- What needs to be done -
Please copy the lines below verbatim, from the first line through the line containing "state / province: Baja California Norte", both ends included.

/---

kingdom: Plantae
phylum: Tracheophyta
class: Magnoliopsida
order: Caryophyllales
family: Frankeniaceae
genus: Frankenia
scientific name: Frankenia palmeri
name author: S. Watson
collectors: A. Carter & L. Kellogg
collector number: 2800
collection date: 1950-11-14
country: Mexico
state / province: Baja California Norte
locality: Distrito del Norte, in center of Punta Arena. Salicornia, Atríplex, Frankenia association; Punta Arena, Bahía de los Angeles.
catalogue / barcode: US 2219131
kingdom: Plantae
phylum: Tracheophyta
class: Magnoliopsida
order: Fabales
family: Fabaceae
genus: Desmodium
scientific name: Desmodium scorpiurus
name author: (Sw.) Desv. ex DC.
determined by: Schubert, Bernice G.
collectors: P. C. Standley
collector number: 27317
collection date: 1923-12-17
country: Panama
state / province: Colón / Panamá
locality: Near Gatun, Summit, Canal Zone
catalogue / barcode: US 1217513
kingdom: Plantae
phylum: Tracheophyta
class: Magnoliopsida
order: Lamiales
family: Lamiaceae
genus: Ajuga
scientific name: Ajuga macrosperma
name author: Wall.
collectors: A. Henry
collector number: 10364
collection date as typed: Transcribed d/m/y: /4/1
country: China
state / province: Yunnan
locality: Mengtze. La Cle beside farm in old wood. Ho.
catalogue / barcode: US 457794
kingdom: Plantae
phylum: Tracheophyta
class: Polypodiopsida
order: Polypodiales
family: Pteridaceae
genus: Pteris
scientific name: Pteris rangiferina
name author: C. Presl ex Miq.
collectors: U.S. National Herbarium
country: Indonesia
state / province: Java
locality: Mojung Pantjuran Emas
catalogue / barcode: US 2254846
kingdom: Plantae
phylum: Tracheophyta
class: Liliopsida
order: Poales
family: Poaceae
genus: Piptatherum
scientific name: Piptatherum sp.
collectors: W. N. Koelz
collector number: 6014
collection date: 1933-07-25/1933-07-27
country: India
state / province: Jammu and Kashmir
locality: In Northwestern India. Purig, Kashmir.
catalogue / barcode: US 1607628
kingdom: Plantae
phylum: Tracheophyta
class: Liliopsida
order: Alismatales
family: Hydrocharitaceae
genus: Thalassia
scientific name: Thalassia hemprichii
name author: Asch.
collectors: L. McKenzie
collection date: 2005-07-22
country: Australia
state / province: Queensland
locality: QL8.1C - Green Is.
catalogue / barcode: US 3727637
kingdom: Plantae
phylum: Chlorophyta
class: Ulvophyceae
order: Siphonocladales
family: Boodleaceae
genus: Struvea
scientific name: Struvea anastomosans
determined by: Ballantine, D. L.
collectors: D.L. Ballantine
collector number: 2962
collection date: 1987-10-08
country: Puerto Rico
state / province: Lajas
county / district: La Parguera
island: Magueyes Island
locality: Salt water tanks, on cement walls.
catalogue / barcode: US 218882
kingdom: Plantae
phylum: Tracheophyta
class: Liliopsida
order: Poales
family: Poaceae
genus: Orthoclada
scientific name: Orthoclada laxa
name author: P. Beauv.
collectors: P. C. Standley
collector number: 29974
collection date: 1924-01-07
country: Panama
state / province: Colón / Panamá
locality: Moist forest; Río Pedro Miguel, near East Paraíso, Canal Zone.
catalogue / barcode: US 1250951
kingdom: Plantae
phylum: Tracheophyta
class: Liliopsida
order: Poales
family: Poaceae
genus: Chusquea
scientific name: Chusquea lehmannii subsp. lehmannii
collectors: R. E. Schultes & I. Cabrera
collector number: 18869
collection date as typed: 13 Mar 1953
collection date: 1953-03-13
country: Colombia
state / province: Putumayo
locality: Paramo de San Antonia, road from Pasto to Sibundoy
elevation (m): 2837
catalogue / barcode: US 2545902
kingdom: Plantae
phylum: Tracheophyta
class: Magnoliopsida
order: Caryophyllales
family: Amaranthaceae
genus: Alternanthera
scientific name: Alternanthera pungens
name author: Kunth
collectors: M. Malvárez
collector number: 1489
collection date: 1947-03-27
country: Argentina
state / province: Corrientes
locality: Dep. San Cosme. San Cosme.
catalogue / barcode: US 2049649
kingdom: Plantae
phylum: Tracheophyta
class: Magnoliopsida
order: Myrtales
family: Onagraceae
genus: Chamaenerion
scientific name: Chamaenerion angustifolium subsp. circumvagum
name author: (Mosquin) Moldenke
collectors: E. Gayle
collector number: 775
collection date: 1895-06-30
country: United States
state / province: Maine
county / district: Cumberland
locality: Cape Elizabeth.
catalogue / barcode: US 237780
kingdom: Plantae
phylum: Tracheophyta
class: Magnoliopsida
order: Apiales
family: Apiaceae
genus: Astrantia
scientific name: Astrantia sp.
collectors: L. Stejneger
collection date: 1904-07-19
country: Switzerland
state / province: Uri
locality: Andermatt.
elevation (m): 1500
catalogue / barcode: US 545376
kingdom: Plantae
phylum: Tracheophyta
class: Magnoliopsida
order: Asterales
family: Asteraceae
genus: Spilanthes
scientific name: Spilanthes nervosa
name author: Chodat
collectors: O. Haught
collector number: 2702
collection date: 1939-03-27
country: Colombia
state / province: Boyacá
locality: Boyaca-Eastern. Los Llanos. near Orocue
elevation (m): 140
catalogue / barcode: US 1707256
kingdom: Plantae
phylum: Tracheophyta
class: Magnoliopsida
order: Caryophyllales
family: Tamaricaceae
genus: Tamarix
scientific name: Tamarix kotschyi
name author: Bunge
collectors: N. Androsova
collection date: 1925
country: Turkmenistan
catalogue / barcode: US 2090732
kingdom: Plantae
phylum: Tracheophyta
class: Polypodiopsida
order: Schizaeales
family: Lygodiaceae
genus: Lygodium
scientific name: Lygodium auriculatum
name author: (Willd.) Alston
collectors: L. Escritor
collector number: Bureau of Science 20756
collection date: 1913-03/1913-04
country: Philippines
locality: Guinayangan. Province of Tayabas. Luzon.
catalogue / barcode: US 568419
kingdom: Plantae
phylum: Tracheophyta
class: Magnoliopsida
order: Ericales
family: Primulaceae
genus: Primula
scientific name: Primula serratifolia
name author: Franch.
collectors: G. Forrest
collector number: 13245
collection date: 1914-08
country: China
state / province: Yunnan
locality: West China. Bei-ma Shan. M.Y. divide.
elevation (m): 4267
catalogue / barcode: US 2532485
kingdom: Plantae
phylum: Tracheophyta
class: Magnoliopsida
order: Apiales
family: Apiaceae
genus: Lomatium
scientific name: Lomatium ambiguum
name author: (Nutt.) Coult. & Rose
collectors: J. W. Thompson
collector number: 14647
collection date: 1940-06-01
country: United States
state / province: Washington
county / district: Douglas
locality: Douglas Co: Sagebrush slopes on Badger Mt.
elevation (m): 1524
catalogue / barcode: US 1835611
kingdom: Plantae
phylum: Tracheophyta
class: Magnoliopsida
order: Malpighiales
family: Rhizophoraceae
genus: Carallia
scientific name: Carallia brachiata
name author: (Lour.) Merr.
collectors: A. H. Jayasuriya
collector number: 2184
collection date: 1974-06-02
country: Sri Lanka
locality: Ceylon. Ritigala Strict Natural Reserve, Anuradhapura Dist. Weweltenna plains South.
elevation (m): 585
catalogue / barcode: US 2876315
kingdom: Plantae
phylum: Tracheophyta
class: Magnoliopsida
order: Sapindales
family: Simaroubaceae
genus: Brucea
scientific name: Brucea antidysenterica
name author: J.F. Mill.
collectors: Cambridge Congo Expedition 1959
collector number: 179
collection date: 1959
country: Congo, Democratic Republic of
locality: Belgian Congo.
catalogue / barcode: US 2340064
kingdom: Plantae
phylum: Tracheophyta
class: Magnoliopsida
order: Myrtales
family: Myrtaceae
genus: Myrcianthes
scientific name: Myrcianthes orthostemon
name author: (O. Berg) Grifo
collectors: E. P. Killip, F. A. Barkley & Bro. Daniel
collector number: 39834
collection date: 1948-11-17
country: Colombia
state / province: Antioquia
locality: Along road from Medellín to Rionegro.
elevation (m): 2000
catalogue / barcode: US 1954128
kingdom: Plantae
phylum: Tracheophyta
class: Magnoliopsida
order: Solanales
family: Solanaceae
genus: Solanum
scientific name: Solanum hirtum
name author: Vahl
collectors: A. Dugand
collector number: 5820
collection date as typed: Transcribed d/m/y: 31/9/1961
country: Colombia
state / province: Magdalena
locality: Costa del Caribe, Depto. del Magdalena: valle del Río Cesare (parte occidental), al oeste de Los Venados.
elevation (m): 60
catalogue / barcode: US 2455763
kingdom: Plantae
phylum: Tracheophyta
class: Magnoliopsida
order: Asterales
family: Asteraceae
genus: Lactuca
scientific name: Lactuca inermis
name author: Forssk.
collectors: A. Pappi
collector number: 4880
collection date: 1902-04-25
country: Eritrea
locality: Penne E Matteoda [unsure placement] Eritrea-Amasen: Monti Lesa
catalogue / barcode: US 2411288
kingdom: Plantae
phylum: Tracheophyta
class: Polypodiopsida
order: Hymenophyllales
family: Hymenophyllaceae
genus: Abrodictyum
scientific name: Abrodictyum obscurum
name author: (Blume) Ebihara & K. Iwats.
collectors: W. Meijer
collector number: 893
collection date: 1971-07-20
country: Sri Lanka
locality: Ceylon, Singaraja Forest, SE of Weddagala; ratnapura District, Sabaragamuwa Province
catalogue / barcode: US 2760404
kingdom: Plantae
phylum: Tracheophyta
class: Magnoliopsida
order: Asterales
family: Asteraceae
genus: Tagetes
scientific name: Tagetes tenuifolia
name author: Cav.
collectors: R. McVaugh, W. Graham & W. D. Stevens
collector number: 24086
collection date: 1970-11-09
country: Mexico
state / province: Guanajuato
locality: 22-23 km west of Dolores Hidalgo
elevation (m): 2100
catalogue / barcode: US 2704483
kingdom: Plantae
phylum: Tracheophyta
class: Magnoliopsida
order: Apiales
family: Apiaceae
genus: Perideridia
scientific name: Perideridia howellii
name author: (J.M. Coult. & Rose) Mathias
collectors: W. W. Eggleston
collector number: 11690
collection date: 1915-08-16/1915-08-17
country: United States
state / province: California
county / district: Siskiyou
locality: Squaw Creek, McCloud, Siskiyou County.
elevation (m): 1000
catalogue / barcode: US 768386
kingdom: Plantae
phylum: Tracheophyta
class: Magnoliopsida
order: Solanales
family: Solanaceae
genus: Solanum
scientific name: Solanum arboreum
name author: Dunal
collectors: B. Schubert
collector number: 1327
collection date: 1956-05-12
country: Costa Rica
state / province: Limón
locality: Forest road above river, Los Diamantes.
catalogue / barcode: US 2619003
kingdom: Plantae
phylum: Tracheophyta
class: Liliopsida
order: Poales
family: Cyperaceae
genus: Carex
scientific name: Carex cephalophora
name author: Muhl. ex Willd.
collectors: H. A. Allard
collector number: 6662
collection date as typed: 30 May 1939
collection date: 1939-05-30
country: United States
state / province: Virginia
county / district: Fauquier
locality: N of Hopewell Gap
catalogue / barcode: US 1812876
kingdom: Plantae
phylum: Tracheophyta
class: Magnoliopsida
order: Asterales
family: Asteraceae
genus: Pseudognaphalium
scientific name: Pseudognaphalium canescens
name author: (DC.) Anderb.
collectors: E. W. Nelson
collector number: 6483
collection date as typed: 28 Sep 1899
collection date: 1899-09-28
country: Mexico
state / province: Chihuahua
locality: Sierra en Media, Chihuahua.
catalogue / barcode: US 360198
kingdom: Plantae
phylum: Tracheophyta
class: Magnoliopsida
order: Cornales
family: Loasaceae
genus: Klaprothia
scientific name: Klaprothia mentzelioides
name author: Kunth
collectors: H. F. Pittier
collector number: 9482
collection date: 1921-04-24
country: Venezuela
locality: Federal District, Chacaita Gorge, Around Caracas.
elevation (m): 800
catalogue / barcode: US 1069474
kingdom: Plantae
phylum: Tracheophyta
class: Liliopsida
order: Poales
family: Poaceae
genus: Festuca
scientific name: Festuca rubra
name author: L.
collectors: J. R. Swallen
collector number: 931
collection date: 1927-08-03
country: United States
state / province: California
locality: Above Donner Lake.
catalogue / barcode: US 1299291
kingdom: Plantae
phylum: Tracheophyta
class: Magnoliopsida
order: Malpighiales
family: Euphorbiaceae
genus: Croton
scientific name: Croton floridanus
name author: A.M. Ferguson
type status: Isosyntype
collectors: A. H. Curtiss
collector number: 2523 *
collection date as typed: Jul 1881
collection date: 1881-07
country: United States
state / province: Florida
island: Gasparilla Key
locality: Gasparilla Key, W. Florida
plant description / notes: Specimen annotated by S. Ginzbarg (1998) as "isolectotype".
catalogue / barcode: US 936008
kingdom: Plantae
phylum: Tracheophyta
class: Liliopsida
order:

\---

- Answer in full -
kingdom: Plantae
phylum: Tracheophyta
class: Magnoliopsida
order: Caryophyllales
family: Frankeniaceae
genus: Frankenia
scientific name: Frankenia palmeri
name author: S. Watson
collectors: A. Carter & L. Kellogg
collector number: 2800
collection date: 1950-11-14
country: Mexico
state / province: Baja California Norte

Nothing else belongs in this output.